Laba Bersih BJB Capai Rp 903 Miliar | JawaPos.com

Laba Bersih BJB Capai Rp 903 Miliar | JawaPos.com

JawaPos.com – PT Bank Pembangunan Daerah Jawa Barat dan Banten Tbk (BJBR) mencatat pertumbuhan laba bersih sebesar 9,2 persen menjadi Rp 903 miliar dibandingkan periode yang sama tahun lalu.

“Laba bersih tersebut berada diatas rata-rata industri perbankan per Mei 2018 yang sebesar 7,7 persen year on year,” kata Direktur Utama BJB Ahmad Irfan di Jakarta, Rabu sore (1/8).

Sementara Total Aset Bank BJB tercatat sebesar Rp113,4 triliun  atau tumbuh sebesar 4,5 persen year on year. Bank BJB  juga berhasil menyalurkan kredit dengan total kredit sebesar Rp72,3 triliun.

Pada laporan laba rugi, Net Interest Income berhasil tumbuh sebesar 3,7 persen year on year, Fee Based Income berhasil tumbuh secara signifikan sebesar 20,3 persen year on year dan Biaya CKPN berhasil diturunkan sebesar 48,9 persen year on year.

Di sisi pendanaan, lanjutnya, dengan komitmen Bank BJB  untuk terus meningkatkan pelayanan demi memahami masyarakat Indonesia dan didukung dengan pengembangan teknologi yang baik untuk mempermudah layanan transaksi nasabah dengan cepat, bank bjb berhasil menghimpun Dana Pihak Ketiga (DPK) dengan total sebesar 88,8 triliun rupiah.

“Berbagai indikator penting dalam rasio keuangan cukup terjaga dengan baik, dimana selain profitabilitas bank yang positif, bank bjb juga secara konsisten berhasil menjaga tingkat efisiensi serta kualitas aset,” tuturnya.

Irfan melanjutkan, di triwulan II ini perseroan berhasil menjaga angka kredit bermasalah atau Noan Performance Loan (NPL) pada level 1,6 persen lebih baik dibandingkan industri perbankan per Mei 2018 yang sebesar 2,79 persen.

Adapun pertumbuhan kredit dan DPK, kata dia, tentunya menyesuaikan dengan situasi ekonomi nasional sehingga yang menjadi concern kami adalah bagaimana agar pertumbuhan kredit dan DPK ini dapat berjalan seimbang sehingga kami lebih efisien dalam mengelola Asset dan Liabilities.

“Target kita adalah bisnis yang berkualitas. Diharapkan, Bank BJB  tetap eksis di masa yang akan datang dan dapat masuk dalam jajaran 10 besar bank nasional yang berkinerja baik” tandasnya.

Telusuri Materi →
• 1. Perbarui artikel laba BJB mulai dari "Irfan melanjutkan, di" terus sampai ke "sebesar 2,79 persen.", dengan menukar "triwulan II" menjadi "kuartal kedua".
• 2. Menurut artikel laba BJB, berapa total kredit yang berhasil disalurkan Bank BJB?
Materi ini berasal dari sumber yang berbeda.

Data yang Diberikan →
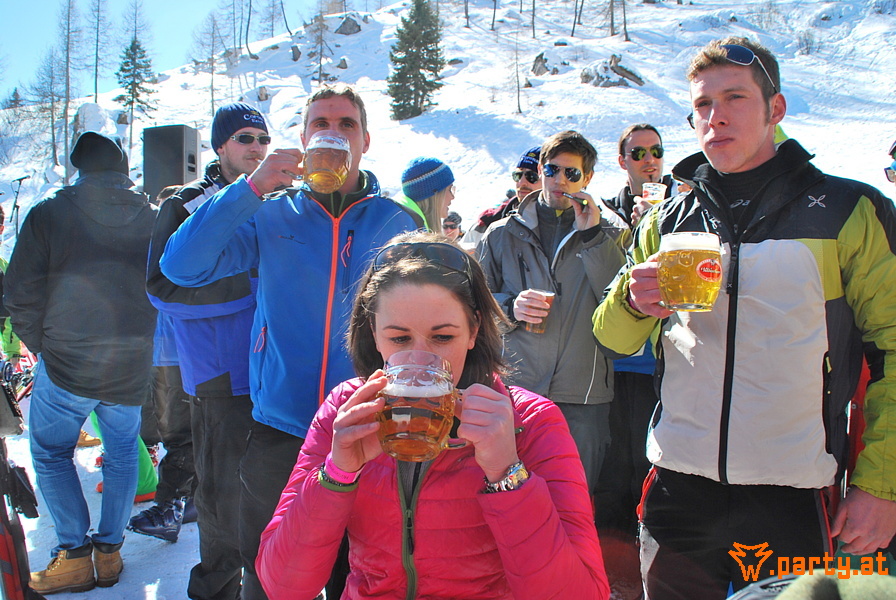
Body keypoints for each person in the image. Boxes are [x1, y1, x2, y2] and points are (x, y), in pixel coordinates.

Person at [592, 37, 896, 599]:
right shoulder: (669, 214)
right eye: (703, 105)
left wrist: (882, 486)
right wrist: (633, 302)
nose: (717, 116)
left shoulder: (846, 210)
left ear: (775, 109)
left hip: (793, 494)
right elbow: (610, 335)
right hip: (678, 488)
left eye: (735, 98)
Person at [160, 85, 419, 600]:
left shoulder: (397, 220)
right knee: (272, 574)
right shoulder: (269, 211)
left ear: (365, 140)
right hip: (280, 428)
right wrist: (250, 188)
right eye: (321, 124)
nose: (333, 134)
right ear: (303, 139)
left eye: (346, 124)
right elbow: (180, 267)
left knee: (362, 574)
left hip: (369, 427)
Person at [256, 231, 610, 599]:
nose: (419, 364)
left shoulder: (530, 420)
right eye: (399, 339)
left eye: (442, 338)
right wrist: (337, 475)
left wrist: (507, 473)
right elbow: (284, 586)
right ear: (374, 334)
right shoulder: (347, 412)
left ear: (473, 331)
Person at [5, 131, 157, 594]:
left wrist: (43, 344)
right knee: (122, 454)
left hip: (69, 362)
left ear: (80, 168)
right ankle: (109, 555)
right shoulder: (152, 217)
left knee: (52, 454)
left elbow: (18, 291)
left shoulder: (51, 212)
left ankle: (73, 556)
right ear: (122, 170)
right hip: (131, 364)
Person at [145, 103, 268, 598]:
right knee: (220, 499)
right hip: (221, 374)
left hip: (275, 372)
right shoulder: (188, 202)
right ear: (219, 148)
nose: (256, 147)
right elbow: (162, 288)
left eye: (262, 138)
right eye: (244, 138)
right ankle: (215, 589)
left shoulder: (279, 200)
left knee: (270, 491)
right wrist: (254, 291)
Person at [477, 130, 628, 496]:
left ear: (587, 178)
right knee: (509, 496)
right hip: (517, 388)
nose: (559, 180)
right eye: (551, 170)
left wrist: (592, 237)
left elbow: (622, 302)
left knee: (573, 500)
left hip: (584, 394)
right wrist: (511, 306)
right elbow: (473, 307)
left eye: (571, 173)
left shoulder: (612, 232)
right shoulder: (500, 234)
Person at [461, 146, 542, 248]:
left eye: (532, 176)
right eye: (518, 175)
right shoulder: (486, 223)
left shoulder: (560, 226)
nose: (522, 182)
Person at [606, 123, 677, 227]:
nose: (649, 159)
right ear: (622, 162)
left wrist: (655, 222)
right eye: (638, 153)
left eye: (656, 151)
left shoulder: (686, 203)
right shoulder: (609, 217)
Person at [394, 157, 455, 230]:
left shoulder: (403, 222)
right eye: (449, 189)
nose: (452, 197)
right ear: (434, 194)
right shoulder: (411, 233)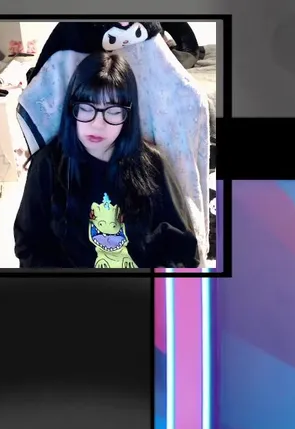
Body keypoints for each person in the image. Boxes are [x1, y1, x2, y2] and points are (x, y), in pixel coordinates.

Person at [14, 51, 200, 269]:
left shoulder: (152, 165)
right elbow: (29, 244)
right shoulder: (48, 165)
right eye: (86, 108)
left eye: (112, 111)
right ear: (72, 108)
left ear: (127, 116)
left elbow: (183, 249)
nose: (97, 124)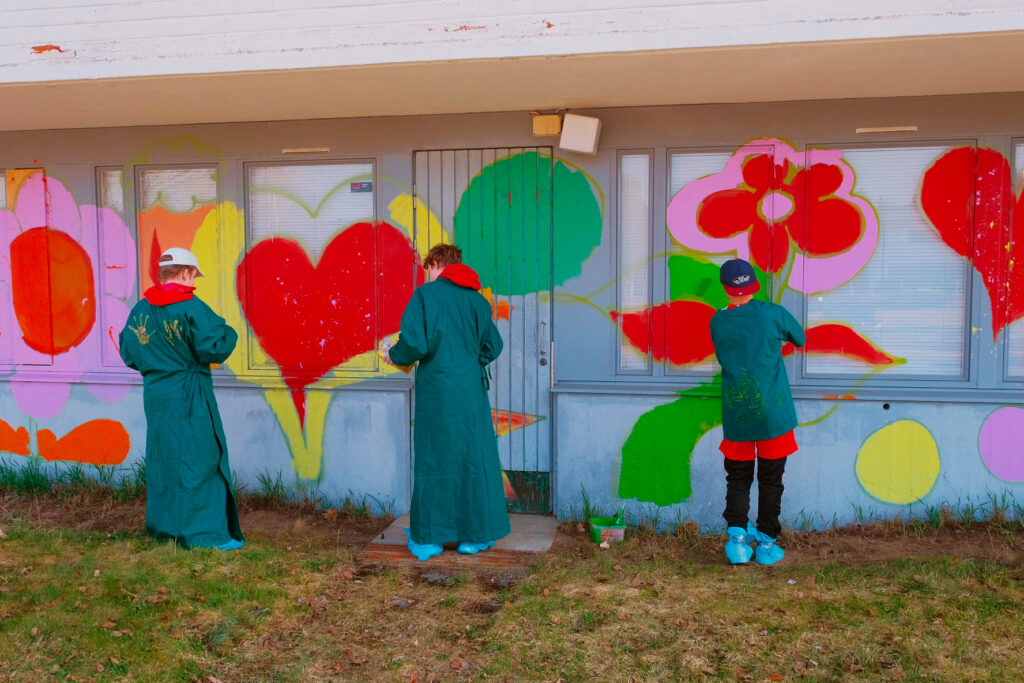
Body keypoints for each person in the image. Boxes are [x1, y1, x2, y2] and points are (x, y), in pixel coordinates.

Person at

Jawaban di Bawah →
• 1.
Irfan melanjutkan, di kuartal kedua ini perseroan berhasil menjaga angka kredit bermasalah atau Noan Performance Loan (NPL) pada level 1,6 persen lebih baik dibandingkan industri perbankan per Mei 2018 yang sebesar 2,79 persen.

• 2. Rp72,3 triliun.